C: Will X please tell me the length of his or her hair?

Now suppose X is actually A, then A must answer. It is A's object in the game to try and cause C to make the wrong identification. His answer might therefore be:

"My hair is shingled, and the longest strands are about nine inches long."

In order that tones of voice may not help the interrogator the answers should be written, or better still, typewritten. The ideal arrangement is to have a teleprinter communicating between the two rooms. Alternatively the question and answers can be repeated by an intermediary. The object of the game for the third player (B) is to help the interrogator. The best strategy for her is probably to give truthful answers. She can add such things as "I am the woman, don't listen to him!" to her answers, but it will avail nothing as the man can make similar remarks.

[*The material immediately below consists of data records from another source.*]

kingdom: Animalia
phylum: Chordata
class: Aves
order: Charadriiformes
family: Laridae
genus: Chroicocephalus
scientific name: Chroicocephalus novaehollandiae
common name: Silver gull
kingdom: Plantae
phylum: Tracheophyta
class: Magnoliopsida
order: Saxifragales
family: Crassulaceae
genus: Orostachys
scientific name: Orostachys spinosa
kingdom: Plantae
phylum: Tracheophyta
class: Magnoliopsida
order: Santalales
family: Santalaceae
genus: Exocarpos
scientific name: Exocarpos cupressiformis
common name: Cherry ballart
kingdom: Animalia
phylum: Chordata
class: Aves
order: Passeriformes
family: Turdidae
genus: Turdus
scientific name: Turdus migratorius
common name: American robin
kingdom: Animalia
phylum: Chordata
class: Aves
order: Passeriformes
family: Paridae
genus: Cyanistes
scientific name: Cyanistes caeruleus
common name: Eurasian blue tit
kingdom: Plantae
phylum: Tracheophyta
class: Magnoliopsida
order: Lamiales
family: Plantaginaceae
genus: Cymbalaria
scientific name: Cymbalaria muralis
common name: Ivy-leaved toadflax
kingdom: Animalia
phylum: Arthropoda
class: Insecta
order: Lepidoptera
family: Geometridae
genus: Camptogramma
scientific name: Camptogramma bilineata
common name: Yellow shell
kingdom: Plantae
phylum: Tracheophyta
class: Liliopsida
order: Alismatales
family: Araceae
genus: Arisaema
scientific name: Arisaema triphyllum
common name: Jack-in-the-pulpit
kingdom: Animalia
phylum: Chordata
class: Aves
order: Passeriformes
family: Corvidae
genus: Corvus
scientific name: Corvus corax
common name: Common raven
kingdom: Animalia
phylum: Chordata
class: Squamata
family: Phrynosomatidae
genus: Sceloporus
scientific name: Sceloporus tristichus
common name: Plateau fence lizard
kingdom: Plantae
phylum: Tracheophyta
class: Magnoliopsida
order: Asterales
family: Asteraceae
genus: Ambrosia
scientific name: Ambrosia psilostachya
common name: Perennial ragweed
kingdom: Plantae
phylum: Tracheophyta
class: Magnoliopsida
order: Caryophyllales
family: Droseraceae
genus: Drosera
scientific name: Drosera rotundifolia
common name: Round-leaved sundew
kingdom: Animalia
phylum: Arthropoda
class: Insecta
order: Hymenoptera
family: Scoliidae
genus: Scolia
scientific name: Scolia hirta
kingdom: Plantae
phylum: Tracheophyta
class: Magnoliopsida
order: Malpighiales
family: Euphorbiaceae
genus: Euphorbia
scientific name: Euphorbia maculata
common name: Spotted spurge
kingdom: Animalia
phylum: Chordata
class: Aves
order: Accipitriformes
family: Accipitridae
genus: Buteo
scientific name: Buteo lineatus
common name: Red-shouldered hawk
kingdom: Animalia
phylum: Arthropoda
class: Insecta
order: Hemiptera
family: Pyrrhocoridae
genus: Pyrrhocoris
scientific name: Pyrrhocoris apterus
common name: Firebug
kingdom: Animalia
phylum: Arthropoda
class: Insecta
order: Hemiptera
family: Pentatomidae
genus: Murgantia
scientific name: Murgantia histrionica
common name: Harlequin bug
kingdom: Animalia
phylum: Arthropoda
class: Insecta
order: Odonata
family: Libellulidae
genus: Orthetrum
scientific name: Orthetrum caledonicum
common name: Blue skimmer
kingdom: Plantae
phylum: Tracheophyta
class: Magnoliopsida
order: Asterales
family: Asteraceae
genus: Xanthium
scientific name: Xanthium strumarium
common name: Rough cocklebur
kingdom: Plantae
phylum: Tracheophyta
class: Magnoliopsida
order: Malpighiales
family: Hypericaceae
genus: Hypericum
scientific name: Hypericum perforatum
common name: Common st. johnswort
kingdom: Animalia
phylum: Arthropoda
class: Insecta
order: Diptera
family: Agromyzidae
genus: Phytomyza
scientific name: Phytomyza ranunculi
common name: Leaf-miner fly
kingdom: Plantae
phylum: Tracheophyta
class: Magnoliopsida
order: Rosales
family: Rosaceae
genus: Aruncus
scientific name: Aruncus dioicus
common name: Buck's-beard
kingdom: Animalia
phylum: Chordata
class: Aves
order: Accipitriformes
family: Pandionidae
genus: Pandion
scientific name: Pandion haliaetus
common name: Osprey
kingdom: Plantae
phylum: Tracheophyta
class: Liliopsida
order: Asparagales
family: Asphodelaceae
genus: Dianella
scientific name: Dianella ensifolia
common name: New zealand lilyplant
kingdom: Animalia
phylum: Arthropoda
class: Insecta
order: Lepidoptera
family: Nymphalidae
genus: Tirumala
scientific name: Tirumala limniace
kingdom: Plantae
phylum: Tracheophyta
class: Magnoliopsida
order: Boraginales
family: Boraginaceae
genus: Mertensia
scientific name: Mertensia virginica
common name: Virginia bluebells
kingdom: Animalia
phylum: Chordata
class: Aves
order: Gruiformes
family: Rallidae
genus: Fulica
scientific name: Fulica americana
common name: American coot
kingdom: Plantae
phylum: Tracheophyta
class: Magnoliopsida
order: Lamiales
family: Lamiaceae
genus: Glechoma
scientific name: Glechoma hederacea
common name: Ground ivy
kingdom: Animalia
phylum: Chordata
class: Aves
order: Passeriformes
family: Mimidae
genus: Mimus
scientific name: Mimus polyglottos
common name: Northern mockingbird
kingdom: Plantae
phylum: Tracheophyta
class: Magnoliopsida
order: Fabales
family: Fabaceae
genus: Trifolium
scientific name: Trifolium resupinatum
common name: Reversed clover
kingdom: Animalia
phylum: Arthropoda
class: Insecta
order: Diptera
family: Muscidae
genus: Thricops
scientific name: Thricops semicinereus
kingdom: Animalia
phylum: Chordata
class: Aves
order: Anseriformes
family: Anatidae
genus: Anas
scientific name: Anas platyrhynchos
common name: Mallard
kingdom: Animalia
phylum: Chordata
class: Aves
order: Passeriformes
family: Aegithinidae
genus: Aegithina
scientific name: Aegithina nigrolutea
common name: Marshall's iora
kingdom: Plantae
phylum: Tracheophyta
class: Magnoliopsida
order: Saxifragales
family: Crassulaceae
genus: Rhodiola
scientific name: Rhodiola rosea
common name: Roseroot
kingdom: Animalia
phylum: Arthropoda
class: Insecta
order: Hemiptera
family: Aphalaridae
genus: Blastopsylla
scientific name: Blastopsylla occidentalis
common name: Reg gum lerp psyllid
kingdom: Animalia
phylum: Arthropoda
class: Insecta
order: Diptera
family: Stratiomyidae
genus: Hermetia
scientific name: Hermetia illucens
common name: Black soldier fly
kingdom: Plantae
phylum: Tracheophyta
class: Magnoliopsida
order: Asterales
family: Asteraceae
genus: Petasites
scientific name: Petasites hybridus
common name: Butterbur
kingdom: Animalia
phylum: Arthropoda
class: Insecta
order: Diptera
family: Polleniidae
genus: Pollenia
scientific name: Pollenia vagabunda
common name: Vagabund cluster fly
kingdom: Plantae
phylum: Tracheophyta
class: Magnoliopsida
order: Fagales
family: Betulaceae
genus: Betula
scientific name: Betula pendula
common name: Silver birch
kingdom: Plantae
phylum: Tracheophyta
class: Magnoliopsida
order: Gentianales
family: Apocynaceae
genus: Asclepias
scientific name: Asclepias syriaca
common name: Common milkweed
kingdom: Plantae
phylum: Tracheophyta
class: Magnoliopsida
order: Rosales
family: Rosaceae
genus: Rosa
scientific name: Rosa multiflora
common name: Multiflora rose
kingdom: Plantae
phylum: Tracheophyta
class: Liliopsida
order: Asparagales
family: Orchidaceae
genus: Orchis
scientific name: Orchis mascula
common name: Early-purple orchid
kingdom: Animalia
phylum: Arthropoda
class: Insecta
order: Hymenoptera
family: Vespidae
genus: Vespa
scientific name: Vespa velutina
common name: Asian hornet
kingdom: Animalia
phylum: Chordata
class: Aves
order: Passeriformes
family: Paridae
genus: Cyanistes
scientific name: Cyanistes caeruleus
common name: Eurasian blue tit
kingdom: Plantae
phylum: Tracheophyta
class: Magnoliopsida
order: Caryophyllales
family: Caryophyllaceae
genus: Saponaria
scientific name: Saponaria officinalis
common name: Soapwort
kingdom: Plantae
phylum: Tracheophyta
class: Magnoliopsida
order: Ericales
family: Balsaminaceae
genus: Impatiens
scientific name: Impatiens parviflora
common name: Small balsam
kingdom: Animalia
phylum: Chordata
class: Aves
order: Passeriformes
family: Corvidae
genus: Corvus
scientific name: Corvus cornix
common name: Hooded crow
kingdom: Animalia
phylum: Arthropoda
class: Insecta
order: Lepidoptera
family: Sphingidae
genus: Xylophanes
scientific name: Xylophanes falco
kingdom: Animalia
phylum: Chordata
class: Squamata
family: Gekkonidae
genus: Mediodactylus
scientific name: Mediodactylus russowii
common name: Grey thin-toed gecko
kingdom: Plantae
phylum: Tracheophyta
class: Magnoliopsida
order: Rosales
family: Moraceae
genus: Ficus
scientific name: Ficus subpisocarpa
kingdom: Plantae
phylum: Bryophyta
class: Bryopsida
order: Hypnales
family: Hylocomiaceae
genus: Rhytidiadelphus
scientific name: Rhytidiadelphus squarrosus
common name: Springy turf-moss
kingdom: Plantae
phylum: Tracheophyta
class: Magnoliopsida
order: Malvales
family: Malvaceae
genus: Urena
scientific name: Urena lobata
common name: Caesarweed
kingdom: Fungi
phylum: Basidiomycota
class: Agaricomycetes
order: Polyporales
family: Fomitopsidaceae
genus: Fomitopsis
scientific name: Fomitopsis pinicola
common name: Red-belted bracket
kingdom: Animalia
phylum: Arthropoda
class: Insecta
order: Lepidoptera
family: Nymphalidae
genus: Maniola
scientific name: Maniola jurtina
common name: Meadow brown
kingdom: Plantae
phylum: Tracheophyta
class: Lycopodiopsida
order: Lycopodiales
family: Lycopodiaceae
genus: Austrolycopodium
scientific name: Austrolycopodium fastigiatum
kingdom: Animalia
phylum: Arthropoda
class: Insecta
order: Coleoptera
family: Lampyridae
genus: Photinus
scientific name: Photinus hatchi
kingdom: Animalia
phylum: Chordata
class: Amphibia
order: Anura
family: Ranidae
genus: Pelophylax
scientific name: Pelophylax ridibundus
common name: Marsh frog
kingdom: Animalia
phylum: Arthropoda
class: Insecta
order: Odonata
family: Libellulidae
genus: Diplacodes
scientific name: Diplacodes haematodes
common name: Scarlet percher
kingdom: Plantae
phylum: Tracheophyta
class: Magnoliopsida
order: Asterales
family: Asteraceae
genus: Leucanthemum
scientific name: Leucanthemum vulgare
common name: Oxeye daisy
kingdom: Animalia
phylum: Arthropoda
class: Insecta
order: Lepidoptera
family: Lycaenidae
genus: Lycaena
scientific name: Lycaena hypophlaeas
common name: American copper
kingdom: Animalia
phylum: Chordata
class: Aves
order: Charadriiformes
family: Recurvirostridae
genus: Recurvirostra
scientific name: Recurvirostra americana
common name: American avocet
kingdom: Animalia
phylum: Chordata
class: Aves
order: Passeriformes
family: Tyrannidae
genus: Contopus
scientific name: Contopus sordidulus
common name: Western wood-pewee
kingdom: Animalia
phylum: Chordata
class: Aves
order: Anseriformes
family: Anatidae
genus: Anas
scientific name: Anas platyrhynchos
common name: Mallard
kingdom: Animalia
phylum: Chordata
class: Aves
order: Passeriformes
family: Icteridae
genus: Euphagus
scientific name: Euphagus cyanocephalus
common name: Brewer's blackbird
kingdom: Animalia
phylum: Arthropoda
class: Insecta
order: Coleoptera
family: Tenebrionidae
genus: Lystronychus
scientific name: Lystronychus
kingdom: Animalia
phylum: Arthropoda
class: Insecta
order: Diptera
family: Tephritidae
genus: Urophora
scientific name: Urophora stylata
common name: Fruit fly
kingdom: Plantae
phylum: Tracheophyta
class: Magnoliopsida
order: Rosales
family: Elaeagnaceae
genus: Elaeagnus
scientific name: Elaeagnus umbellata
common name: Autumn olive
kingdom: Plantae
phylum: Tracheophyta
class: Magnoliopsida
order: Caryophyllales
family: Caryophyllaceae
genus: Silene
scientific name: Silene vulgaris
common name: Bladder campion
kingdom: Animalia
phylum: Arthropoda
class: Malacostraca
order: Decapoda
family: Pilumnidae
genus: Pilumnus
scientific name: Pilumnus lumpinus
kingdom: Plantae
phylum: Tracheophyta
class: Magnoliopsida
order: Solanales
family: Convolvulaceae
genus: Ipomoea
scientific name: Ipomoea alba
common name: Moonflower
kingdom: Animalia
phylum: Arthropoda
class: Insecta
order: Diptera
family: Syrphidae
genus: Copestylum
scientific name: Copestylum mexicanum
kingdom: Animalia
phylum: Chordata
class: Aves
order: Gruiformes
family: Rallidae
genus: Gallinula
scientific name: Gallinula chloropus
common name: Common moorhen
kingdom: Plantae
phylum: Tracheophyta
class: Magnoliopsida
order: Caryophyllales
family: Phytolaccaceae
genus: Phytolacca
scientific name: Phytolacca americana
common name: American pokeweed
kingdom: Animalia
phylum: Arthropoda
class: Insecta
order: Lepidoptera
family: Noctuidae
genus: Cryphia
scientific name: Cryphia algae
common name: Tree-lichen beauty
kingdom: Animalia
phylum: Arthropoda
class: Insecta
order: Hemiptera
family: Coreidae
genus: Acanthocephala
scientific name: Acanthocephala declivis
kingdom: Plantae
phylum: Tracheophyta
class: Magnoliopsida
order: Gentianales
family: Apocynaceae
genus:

We now ask the question, "What will happen when a machine takes the part of A in this game?" Will the interrogator decide wrongly as often when the game is played like this as he does when the game is played between a man and a woman? These questions replace our original, "Can machines think?"

/end quote


You're missing part of the Turing test - the humans involved need to have an incentive to prove they are human. A bot that's indistinguishable from a typical youtube commenter doesn't clear that bar.


how bout this refinement - wouldn't pass the turing test if tested by me.


Why would it be great if you never had to see another Eliza?